A Abu Dhabi, on surnomme le cheikh Zayed le «cheikh écolo». A la façon dont le gouvernement et l’ADCO, traitent les hommes, on peut nourrir les plus grandes réserves sur la réalité des préoccupations écologiques du cheikh.



Mais l’attitude intransigeante adoptée a un sens : il s’agit de faire un exemple, pour ne surtout pas créer un précédent qui donnerait de mauvaises idées à d’autres salariés. D’ailleurs , en novembre 1995, dans un courrier adressé à Michel Jobert, le premier à avoir apporté son soutien à Mohamed et à le sortir de l’anonymat, le cabinet du gouvernement avait déclaré que «aucune indemnité à vie ne devrait être accordée à la suite d’un accident du travail, ni aux Emirats, ni ailleurs». Non seulement la Fédération des Emirats est un des pays qui a ratifié le moins de conventions internationales du travail, mais c’est un état à qui on a confié la présidence de l’Organisation Internationale du Travail en 1998.



En 1998, lors d’un de ses sièges silencieux devant les résidences françaises du cheikh, Mohamed s’est vu proposer une somme 5000 dollars, en liquide, qu’il a bien entendu refusée.



Le 11 mai 2002, les militants hauts-savoyards de la LCR qui accompagnaient Mohamed et qui avaient convoqué la presse devant une des propriétés du cheikh, à Maxilly sur Léman, ont assisté à une scène dont la bassesse n’a pas échappé aux témoins présents: le conducteur d’une énorme berline allemande immatriculée en Suisse qui sortait de la riche demeure jeta une pièce de 20 centimes en direction de Mohamed, accompagnée de propos méprisants.
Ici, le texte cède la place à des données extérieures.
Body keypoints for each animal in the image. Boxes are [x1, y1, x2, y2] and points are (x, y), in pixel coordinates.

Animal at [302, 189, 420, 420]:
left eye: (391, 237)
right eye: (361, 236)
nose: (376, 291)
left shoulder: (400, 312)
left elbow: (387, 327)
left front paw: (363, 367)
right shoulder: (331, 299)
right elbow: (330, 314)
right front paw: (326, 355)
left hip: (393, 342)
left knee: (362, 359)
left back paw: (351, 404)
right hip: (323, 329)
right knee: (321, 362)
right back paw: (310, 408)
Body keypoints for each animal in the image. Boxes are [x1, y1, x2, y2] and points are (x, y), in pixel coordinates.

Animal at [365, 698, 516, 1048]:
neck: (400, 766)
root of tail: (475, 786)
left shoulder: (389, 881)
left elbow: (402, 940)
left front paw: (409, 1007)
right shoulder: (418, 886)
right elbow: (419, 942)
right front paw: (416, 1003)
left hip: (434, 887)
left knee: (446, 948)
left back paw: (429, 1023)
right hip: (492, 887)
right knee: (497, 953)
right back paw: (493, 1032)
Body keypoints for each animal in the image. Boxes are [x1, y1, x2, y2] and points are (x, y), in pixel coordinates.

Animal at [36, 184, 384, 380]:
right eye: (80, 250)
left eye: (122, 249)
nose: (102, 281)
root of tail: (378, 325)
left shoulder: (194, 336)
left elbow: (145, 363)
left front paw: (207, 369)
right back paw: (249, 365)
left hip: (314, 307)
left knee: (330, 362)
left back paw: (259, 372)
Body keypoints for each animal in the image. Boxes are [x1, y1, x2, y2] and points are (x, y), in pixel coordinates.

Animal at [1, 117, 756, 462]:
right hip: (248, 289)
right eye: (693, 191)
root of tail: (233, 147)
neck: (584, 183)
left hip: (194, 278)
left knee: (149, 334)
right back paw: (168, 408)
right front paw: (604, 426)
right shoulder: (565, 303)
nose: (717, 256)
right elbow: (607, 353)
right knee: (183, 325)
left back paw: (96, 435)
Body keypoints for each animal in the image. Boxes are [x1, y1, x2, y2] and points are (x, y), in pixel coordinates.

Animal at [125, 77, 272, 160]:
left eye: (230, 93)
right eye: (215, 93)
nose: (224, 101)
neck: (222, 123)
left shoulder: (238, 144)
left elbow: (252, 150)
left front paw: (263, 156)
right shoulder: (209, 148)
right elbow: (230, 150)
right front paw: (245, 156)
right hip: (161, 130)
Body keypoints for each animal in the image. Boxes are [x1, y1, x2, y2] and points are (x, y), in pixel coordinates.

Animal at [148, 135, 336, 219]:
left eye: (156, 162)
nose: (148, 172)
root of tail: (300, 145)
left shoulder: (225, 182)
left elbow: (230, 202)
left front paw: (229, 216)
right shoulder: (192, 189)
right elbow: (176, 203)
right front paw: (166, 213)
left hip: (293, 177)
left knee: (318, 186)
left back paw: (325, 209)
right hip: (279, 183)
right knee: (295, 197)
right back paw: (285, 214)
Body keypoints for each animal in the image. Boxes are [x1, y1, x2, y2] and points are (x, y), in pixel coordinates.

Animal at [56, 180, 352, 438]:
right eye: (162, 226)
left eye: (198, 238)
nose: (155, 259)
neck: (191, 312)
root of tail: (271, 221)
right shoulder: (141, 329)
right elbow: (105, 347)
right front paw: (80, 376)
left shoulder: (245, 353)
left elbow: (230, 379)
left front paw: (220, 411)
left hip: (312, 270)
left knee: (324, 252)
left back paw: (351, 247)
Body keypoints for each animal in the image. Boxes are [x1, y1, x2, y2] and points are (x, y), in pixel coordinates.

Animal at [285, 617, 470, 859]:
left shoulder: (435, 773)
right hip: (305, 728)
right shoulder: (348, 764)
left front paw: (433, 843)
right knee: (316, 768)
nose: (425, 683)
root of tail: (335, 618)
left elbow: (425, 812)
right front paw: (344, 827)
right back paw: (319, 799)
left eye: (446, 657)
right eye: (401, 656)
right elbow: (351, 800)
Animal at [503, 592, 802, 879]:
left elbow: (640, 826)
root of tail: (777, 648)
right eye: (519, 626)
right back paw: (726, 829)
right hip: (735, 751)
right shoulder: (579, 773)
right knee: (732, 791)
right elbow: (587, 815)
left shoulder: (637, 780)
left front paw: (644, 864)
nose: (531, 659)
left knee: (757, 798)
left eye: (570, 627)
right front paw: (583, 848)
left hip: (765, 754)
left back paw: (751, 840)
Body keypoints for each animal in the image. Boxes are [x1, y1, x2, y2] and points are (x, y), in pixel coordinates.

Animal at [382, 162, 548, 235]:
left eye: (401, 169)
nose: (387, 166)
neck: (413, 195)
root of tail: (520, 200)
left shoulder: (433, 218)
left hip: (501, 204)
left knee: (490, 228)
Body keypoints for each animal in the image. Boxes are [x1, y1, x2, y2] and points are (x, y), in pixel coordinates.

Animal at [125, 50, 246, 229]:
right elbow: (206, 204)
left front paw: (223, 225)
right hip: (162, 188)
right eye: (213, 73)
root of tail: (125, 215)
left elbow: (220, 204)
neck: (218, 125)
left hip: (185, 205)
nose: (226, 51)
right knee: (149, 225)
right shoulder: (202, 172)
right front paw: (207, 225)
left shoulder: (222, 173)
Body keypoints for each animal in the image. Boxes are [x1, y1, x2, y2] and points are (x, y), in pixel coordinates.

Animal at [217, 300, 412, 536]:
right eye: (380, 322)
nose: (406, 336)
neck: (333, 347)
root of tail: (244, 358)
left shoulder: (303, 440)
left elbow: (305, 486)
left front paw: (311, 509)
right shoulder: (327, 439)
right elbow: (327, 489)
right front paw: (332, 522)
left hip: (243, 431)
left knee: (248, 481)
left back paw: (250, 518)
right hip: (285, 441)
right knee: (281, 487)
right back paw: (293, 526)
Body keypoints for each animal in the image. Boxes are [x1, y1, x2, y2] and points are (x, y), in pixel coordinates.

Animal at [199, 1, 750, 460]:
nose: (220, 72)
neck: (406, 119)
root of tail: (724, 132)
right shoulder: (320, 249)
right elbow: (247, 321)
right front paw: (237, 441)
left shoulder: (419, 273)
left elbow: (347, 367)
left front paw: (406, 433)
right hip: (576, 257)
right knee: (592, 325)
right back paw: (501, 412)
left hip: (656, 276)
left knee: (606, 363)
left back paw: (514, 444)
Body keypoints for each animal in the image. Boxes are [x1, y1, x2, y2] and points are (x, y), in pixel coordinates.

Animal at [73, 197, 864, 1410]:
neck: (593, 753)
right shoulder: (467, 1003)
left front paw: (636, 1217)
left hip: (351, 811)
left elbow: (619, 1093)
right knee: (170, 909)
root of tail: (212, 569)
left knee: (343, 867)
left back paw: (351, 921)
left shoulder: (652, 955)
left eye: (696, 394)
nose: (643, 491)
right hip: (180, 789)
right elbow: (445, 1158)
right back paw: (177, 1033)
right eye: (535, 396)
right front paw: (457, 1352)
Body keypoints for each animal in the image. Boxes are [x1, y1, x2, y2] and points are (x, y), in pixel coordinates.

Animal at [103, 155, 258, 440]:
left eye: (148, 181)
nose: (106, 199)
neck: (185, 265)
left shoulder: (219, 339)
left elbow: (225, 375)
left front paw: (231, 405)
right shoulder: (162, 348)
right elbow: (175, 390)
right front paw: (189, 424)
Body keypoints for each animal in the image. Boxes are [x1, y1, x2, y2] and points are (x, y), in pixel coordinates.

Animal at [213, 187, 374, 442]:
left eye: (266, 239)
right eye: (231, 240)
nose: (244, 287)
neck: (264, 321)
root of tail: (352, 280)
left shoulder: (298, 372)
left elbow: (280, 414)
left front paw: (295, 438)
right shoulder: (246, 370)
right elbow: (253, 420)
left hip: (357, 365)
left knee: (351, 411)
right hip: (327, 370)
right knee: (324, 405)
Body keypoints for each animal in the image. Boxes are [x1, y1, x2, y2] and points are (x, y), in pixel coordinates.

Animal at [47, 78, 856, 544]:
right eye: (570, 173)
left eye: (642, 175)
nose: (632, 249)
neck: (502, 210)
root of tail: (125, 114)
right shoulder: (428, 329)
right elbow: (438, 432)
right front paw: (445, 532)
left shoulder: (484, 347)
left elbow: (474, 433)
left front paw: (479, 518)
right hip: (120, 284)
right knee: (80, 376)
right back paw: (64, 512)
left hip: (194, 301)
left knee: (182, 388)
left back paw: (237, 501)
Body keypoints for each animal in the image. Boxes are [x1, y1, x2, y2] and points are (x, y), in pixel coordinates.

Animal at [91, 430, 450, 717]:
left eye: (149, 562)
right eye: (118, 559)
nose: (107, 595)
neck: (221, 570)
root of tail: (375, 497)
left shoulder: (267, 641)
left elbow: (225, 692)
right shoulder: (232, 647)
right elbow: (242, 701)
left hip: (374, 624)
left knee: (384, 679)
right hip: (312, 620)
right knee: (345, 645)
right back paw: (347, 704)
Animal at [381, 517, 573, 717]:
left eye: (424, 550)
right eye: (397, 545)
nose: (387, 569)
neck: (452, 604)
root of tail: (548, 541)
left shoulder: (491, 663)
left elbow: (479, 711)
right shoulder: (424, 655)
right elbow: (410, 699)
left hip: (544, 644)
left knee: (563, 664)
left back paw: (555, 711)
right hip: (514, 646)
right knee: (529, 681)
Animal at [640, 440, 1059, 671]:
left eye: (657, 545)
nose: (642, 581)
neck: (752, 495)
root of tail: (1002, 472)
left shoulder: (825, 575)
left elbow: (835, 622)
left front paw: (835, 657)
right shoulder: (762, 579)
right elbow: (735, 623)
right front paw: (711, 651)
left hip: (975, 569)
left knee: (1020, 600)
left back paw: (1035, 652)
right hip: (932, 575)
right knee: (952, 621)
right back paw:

Un geste qui résume parfaitement l’ attitude féodale qu’un état très engagé dans la mondialisation capitaliste aimerait exporter au reste de la planète.


Aujourd’hui, Mohamed demande que le cheikh honore la parole qu’il a donnée; il continue à revendiquer une pension à vie permettant une prise en charge, dont la base de référence doit être la juridiction française.



Il a un comité de soutien à Vétraz- Monthoux (74), où la famille du cheikh a une résidence.



Il est également soutenu par Droits Devant!, la LCR et de nombreuses personnalités (dont B. Tavernier, A. Jacquard, le professeur Schwarzenberg, G.Perrault, J. Ziegler, A. Ben Bella,…) et mobilisés, ensemble, nous posons la question: combien vaut une vie humaine?